A: Thank you for sending your pictures. You have a very discrete lower tail of the sternal depression or a limited pectus excavatum deformity. It’s size and location is deal for an injectable form of pectus excavatum repair or sternal augmentation, the question is one of which material to use. The options include your own fat, hydroxyapatite granules or an hydroxyapatite cement. Having used all three for an injectable sternoplasty approach, I would opt for hydroxyapatite granules or fat. While I love injectable fat (and yes even you as a thin guy have enough to harvest) as it is both natural and will never created an abnormal contour problem, it is very prone to partial or complete resorption due to the tight attachment of the sternal tissues. The pressure of the tight overlying skin is the cause of fat atrophy/resorption. How much of the fat will take can not be precisely predicted before surgery. Hydroxyapatite granules can be injected, are very moldable (as they are granules), will not resorb, and have low risk of any contour/shape issue. Any of the bone cements (composed of hydroxyapatite) are great space fillers and are permanent but are very prone to being overfilled or having an irregular shape (as they set as a hard mass), thus requiring a revisional procedure for adjustment should that occur.
Dr. Barry Eppley
Q: Dr. Eppley, I am interested in a variety if procedures including brown bone reduction, rhinoplasty, chin augmentation and correction of my chest which I think is a pectus excavatum deformity. I have attached a variety of pictures so you can see all of the problems. I would like to know what you think.

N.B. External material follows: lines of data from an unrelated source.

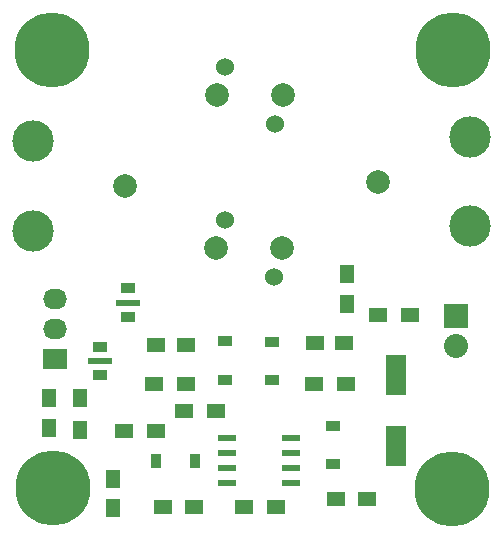
<source format=gts>
%FSLAX46Y46*%
G04 Gerber Fmt 4.6, Leading zero omitted, Abs format (unit mm)*
G04 Created by KiCad (PCBNEW (2014-10-27 BZR 5228)-product) date 15/05/2015 07:51:36*
%MOMM*%
G01*
G04 APERTURE LIST*
%ADD10C,0.100000*%
%ADD11R,1.250000X1.500000*%
%ADD12R,2.032000X2.032000*%
%ADD13O,2.032000X2.032000*%
%ADD14R,1.300000X1.500000*%
%ADD15R,1.500000X1.300000*%
%ADD16C,6.350000*%
%ADD17R,0.910000X1.220000*%
%ADD18R,1.220000X0.910000*%
%ADD19R,1.249680X0.899160*%
%ADD20R,1.998980X0.500380*%
%ADD21R,1.800860X3.500120*%
%ADD22R,1.500000X1.250000*%
%ADD23R,2.032000X1.727200*%
%ADD24O,2.032000X1.727200*%
%ADD25C,3.500000*%
%ADD26C,2.000000*%
%ADD27C,1.998980*%
%ADD28C,1.524000*%
%ADD29R,1.550000X0.600000*%
G04 APERTURE END LIST*
D10*
D11*
X125800000Y-133400000D03*
X125800000Y-135900000D03*
D12*
X160250000Y-126400000D03*
D13*
X160250000Y-128940000D03*
D14*
X128400000Y-133350000D03*
X128400000Y-136050000D03*
D15*
X132150000Y-136150000D03*
X134850000Y-136150000D03*
X138100000Y-142600000D03*
X135400000Y-142600000D03*
X139900000Y-134500000D03*
X137200000Y-134500000D03*
X142300000Y-142600000D03*
X145000000Y-142600000D03*
X150050000Y-141950000D03*
X152750000Y-141950000D03*
X148250000Y-132150000D03*
X150950000Y-132150000D03*
X134700000Y-132150000D03*
X137400000Y-132150000D03*
D16*
X126100000Y-141000000D03*
X159900000Y-141050000D03*
D17*
X134865000Y-138750000D03*
X138135000Y-138750000D03*
D18*
X149800000Y-135715000D03*
X149800000Y-138985000D03*
D15*
X156350000Y-126350000D03*
X153650000Y-126350000D03*
D19*
X132450000Y-124101120D03*
X132450000Y-126498880D03*
D20*
X132450000Y-125300000D03*
D21*
X155150000Y-137399740D03*
X155150000Y-131400260D03*
D11*
X131200000Y-140200000D03*
X131200000Y-142700000D03*
X151000000Y-125400000D03*
X151000000Y-122900000D03*
D22*
X148300000Y-128750000D03*
X150800000Y-128750000D03*
X134850000Y-128850000D03*
X137350000Y-128850000D03*
D18*
X144650000Y-128615000D03*
X144650000Y-131885000D03*
X140650000Y-128565000D03*
X140650000Y-131835000D03*
D23*
X126250000Y-130050000D03*
D24*
X126250000Y-127510000D03*
X126250000Y-124970000D03*
D25*
X124400000Y-111650000D03*
X124400000Y-119250000D03*
D26*
X132200000Y-115450000D03*
D25*
X161450000Y-118850000D03*
X161450000Y-111250000D03*
D26*
X153650000Y-115050000D03*
D27*
X145542000Y-120696000D03*
X139954000Y-120696000D03*
D28*
X140650000Y-118300000D03*
X144850000Y-123100000D03*
D27*
X140008000Y-107754000D03*
X145596000Y-107754000D03*
D28*
X144900000Y-110150000D03*
X140700000Y-105350000D03*
D29*
X140850000Y-136795000D03*
X140850000Y-138065000D03*
X140850000Y-139335000D03*
X140850000Y-140605000D03*
X146250000Y-140605000D03*
X146250000Y-139335000D03*
X146250000Y-138065000D03*
X146250000Y-136795000D03*
D19*
X130100000Y-129051120D03*
X130100000Y-131448880D03*
D20*
X130100000Y-130250000D03*
D16*
X159950000Y-103900000D03*
X126050000Y-103900000D03*
M02*

</source>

A: I have taken a careful look at your pictures and can make the following comments.
1) Your chest deformity is very slight and not a true form of pectus excavatum. Regardless of what it may be called, I see no surgical procedure that would be worthwhile. Given the mild nature of the sternal groove/depression, the only option would be to build up the sternum with an injection technique to avoid any significant visible scarring. The problem is that it would be virtually impossible to get a smooth result. Without such a result, you would end up with an equally distracting aesthetic problem.

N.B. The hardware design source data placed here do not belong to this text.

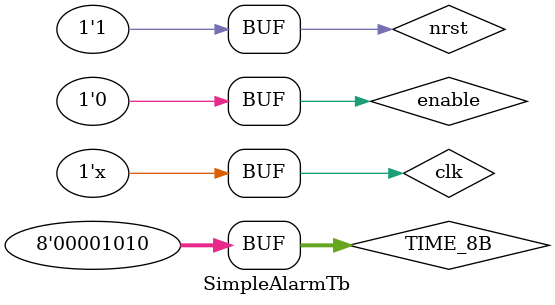
<source format=v>
`timescale 1ns / 1ps

module SimpleAlarmTb;
    reg    clk;
    reg    nrst;
    reg    enable;
    reg    [7:0] TIME_8B;
    wire    alarm;
    // SimpleAlarm ¼ÒÈ¯!
    SimpleAlarm inst1(
        .clk(clk),
        .nrst(nrst),
        .enable(enable),
        .TIME(TIME_8B),
        .Alarm(alarm)
    );
    
    // clock ÁÖ±â´Â 40ns
    always  #20 begin
        clk =   ~clk;
    end
    
    initial begin
        // ÃÊ±â°ª Á¤ÇØÁÖ±â
        clk =   1'b0;
        enable  =   1'b0;
        TIME_8B =   8'd0;
        nrst    =   1'b1;
        // ÃÊ±âÈ­ ÇÑ¹ø ÇØ¼­ S0 state·Î ¹Ù²Þ
        #40 nrst    =   1'b0;
        #40 nrst    =   1'b1;
        // ½Ã°£À» ÀÔ·ÂÇÑ´Ù
        TIME_8B =   8'd10;
        // ÀÔ·ÂµÈ ½Ã°£¿¡ ´ëÇØ ÁøÇàÇÏµµ·Ï S1 state·Î ¹Ù²Þ
        #40 enable  =   1'b1;
        #40 enable  =   1'b0;
    end
    
endmodule

</source>
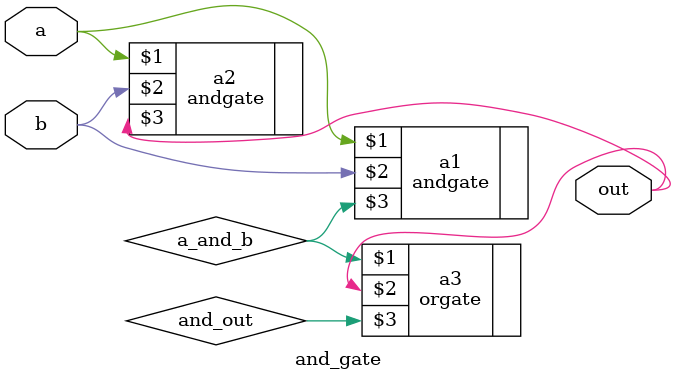
<source format=v>

module and_gate( 
    input a, 
    input b, 
    output out );

    // assing the AND of a and b to out
 wire a_and_b;
 wire and_out;
 
 andgate a1(a,b,a_and_b);
 andgate a2(a,b,out);
 orgate a3(a_and_b,out,and_out);
 
endmodule

</source>
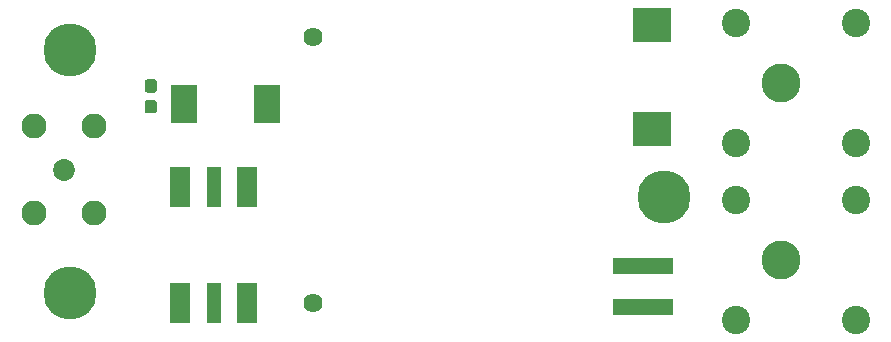
<source format=gts>
G04 #@! TF.GenerationSoftware,KiCad,Pcbnew,(5.1.6-0)*
G04 #@! TF.CreationDate,2022-02-03T18:07:08-05:00*
G04 #@! TF.ProjectId,HPF_test_01,4850465f-7465-4737-945f-30312e6b6963,rev?*
G04 #@! TF.SameCoordinates,Original*
G04 #@! TF.FileFunction,Soldermask,Top*
G04 #@! TF.FilePolarity,Negative*
%FSLAX46Y46*%
G04 Gerber Fmt 4.6, Leading zero omitted, Abs format (unit mm)*
G04 Created by KiCad (PCBNEW (5.1.6-0)) date 2022-02-03 18:07:08*
%MOMM*%
%LPD*%
G01*
G04 APERTURE LIST*
%ADD10R,1.720000X3.475000*%
%ADD11R,1.300000X3.475000*%
%ADD12C,1.624000*%
%ADD13C,4.500000*%
%ADD14C,2.400000*%
%ADD15C,3.300000*%
%ADD16R,5.100000X1.400000*%
%ADD17R,3.300000X2.850000*%
%ADD18C,2.125000*%
%ADD19C,1.855000*%
%ADD20R,2.300000X3.250000*%
G04 APERTURE END LIST*
D10*
X115616000Y-90340000D03*
D11*
X112776000Y-90340000D03*
D10*
X109936000Y-90340000D03*
X109936000Y-100160000D03*
D11*
X112776000Y-100160000D03*
D10*
X115616000Y-100160000D03*
D12*
X121190000Y-77650000D03*
X121190000Y-100150000D03*
D13*
X100584000Y-99314000D03*
X100584000Y-78740000D03*
X150876000Y-91186000D03*
D14*
X167142000Y-76454000D03*
X167142000Y-86614000D03*
X156982000Y-86614000D03*
X156982000Y-76454000D03*
D15*
X160782000Y-81534000D03*
D14*
X167142000Y-91440000D03*
X167142000Y-101600000D03*
X156982000Y-101600000D03*
X156982000Y-91440000D03*
D15*
X160782000Y-96520000D03*
D16*
X149098000Y-100556000D03*
X149098000Y-97056000D03*
D17*
X149860000Y-76626000D03*
X149860000Y-85426000D03*
D18*
X97536000Y-85200000D03*
X102616000Y-85200000D03*
X102616000Y-92600000D03*
X97536000Y-92600000D03*
D19*
X100076000Y-88900000D03*
D20*
X117292000Y-83312000D03*
X110292000Y-83312000D03*
G36*
G01*
X107179500Y-82991000D02*
X107704500Y-82991000D01*
G75*
G02*
X107967000Y-83253500I0J-262500D01*
G01*
X107967000Y-83878500D01*
G75*
G02*
X107704500Y-84141000I-262500J0D01*
G01*
X107179500Y-84141000D01*
G75*
G02*
X106917000Y-83878500I0J262500D01*
G01*
X106917000Y-83253500D01*
G75*
G02*
X107179500Y-82991000I262500J0D01*
G01*
G37*
G36*
G01*
X107179500Y-81241000D02*
X107704500Y-81241000D01*
G75*
G02*
X107967000Y-81503500I0J-262500D01*
G01*
X107967000Y-82128500D01*
G75*
G02*
X107704500Y-82391000I-262500J0D01*
G01*
X107179500Y-82391000D01*
G75*
G02*
X106917000Y-82128500I0J262500D01*
G01*
X106917000Y-81503500D01*
G75*
G02*
X107179500Y-81241000I262500J0D01*
G01*
G37*
M02*

</source>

2) Forehead/brow bone reduction is not an option for you due to the mild nature of the bossing and the need to have a scalp scar to do it. That is always a challenging problem in a male. The trade-off of a scalp scar is not a worthy exchange.
3) Your chin shows both a significant horizontal and vertical deficiency. Its amount of deficiency makes your nose look bigger than it really is. It is the one feature on your face that would make the most dramatic change. Because of these three-dimensional chin deficiences, a chin implant is not a good option as it only brings it forward. Only a sliding genioplasty can bring the chin forward and down which are the changes that you ideally need.
4) The only beneficial changes that I see in your nose is the tip. It could be made thinner. But I would not change the height nor the smoothness of the dorsal line. I would also not change the tip position by making it any shorter or have anymore upward rotation. In essence, a tip rhinoplasty is all that you need.
I have attached some computer imaging based on the chin and nose changes.